Ne sertlik ne de müsamahakarlık, onların mutlu, katılımcı, yetenekli olmaları için gerekli olan yaşamsal becerileri geliştirmesine yardımcı olur.
Çocukların yeteneklerini geliştirmelerini, sağlayacak en iyi yol hoşgörü ve kararlılığı birlikte yürütmektir. Yavan bir hoşgörü çocukları suistimale ve sorumluluklardan kaçmaya yöneltir. Diktatörce bir iktidar (hoşgörü olmayan sertlik) çocukları asiliğe ve meydan okumaya iter.
Hoşgörü ve kararlılık, çocuğun kendini güvende hissetmesini sağlarken işbirliğini ve sınırları öğrenmesine yardımcı olur.
Çocuklara sürekli konuşarak müdahale edilmemelidir. Onların fikir ve düşüncelerine değer verdiğimizi hissettirmenin en iyi yolu onları dinlemektir. Karşılarında sürekli sesli bir duvar buldukları için problemlerle tek başlarına mücadele etmek zorunda kalırlar. Söylediklerinin dinlenildiğini hissettikleri zaman problemlere herhangi bir çözüm getiremeseler de desteklendiklerini fark ettikleri için kendilerini daha iyi hissederler.
Çocuklar olumsuz bir davranış yaptıktan sonra aileler genelde çocuklarına kıyamazlar. Onlara bazen ceza vermek istemezler ama yaptıkları yanlış davranış sonucu ceza alacaklarını söyleyip daha sonra uygulamazlar. Bu çocukta ebeveyne karşı güven eksikliği geliştirmesine neden olur. Daha sonra ebeveynin söylediği şeyleri önemsemeyebilir, bu durumda aileler genelde benim sözüm hiç dinlenmiyor gibi yakınmalarda bulunur. Çocuklarınızın sizin söylediğiniz şeylere değer vermesini ve sizi dinlemesini istiyorsanız kararlı olmalısınız.

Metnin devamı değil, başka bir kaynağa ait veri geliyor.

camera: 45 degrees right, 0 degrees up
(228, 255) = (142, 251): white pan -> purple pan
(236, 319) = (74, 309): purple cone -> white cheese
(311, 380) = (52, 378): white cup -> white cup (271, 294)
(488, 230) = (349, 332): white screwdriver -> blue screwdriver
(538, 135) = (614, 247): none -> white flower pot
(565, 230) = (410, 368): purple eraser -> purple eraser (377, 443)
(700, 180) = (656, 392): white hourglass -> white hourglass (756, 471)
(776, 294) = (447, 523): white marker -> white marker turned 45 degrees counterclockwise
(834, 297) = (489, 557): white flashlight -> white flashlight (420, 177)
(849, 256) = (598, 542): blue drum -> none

Bunun için de bir şeye hayır demişseniz o hayırdır ve değişmemelidir. Örneğin; çocuk annesinden oyuncak istiyor ve annesi paramız yok alamayız dedikten sonra çocuk ağlamaya başlıyor, anne bu duruma dayanamıyor ve oyuncağı alıyorsa çocuğa bazı şeyleri yaptırtmak istiyorsan ağlamalısın mesajı vermekte ve ağlama davranışını pekiştirmektedir. Daha sonra çocuk her istediği şeyin yapılmaması halinde ağlıyor diye yakınmalar başlıyor. Eğer yapabileceğimiz bir şeyse evet demeyi tercih edin ama yapamayacağımız bir şeyse o zaman hayır deyip bu kararımız üzerinde kararlı bir şekilde durmalıyız.

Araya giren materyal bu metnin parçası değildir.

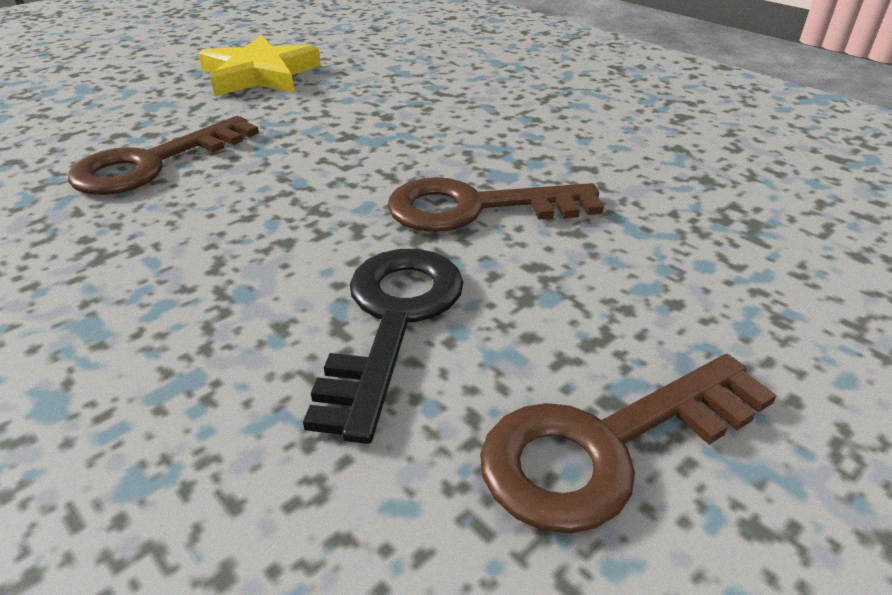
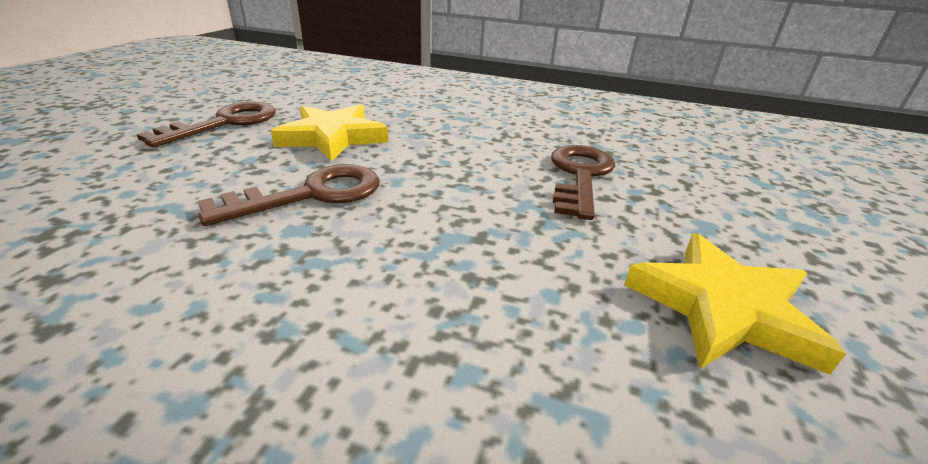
camera: 150 degrees right, 5 degrees down
(393, 321) = (333, 137): black key -> yellow star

Aileler çocuklarını yönlendirirken dikkat etmesi gereken bir başka hususta anne baba arasındaki tutarlılıktır. Anne çocuğuna bir konu ile ilgili evet diye cevap verirken, babası hemen müdahale edip hayır derse ortaya tutarsızlık durumu çıkmaktadır. Bu da çocuğun bu durumdan olumsuz etkilenmesini ve kimin söylediği doğru kimin ki yanlış ayırt edememesine neden olacaktır ve ebeveynlere karşı güvensizlik oluşacaktır. Bu durumda çocuk iki seçenekten hangisi işine geliyorsa onu yapacaktır. Böylece çocuklar çıkar odaklı olarak davranışlar sergilemeye başlayacaktır.

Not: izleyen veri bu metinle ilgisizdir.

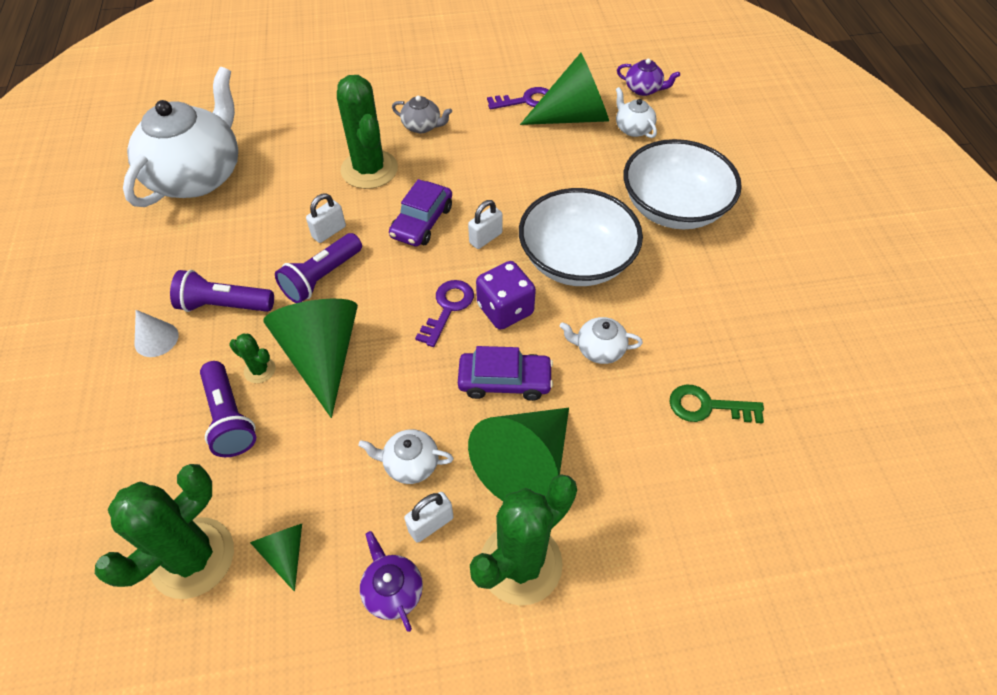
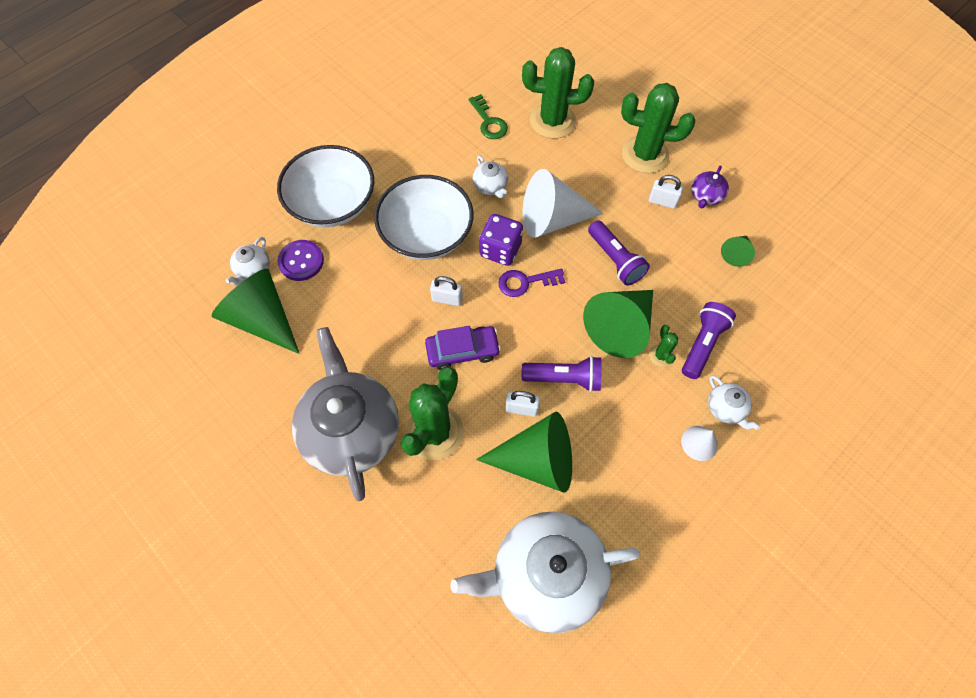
camera: 125 degrees left, 10 degrees up
(193, 557) = (779, 293): green cactus -> green cactus (552, 121)
(224, 305) = (638, 423): purple flashlight -> purple flashlight (615, 260)
(410, 464) = (641, 231): white teapot -> white teapot (726, 408)
(422, 126) = (351, 430): grey teapot -> grey teapot, size x2.40
(504, 381) = (552, 219): purple car -> white cone
(525, 464) = (594, 181): green cone -> green cone (537, 460)
(526, 100) = (261, 368): purple key -> none
(617, 160) = (301, 261): none -> purple button
(643, 89) = (190, 287): purple teapot -> none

Böyle durumlarda yapılması gereken eğer ebeveynler arasında fikir ayrılığı oluşmuşsa, çocuğun yanında olaya müdahale etmeden o olayın bitmesini bekleyip daha sonra diğer eşe konuyla ilgili olan ayrı fikri sakin bir ortamda fikir alışverişi yaparak, yanlış olduğunu düşündüğünüz noktayı eşinizle paylaşıp daha makul olduğunu düşündüğünüz fikri, düşünceyi açıklamalısınız.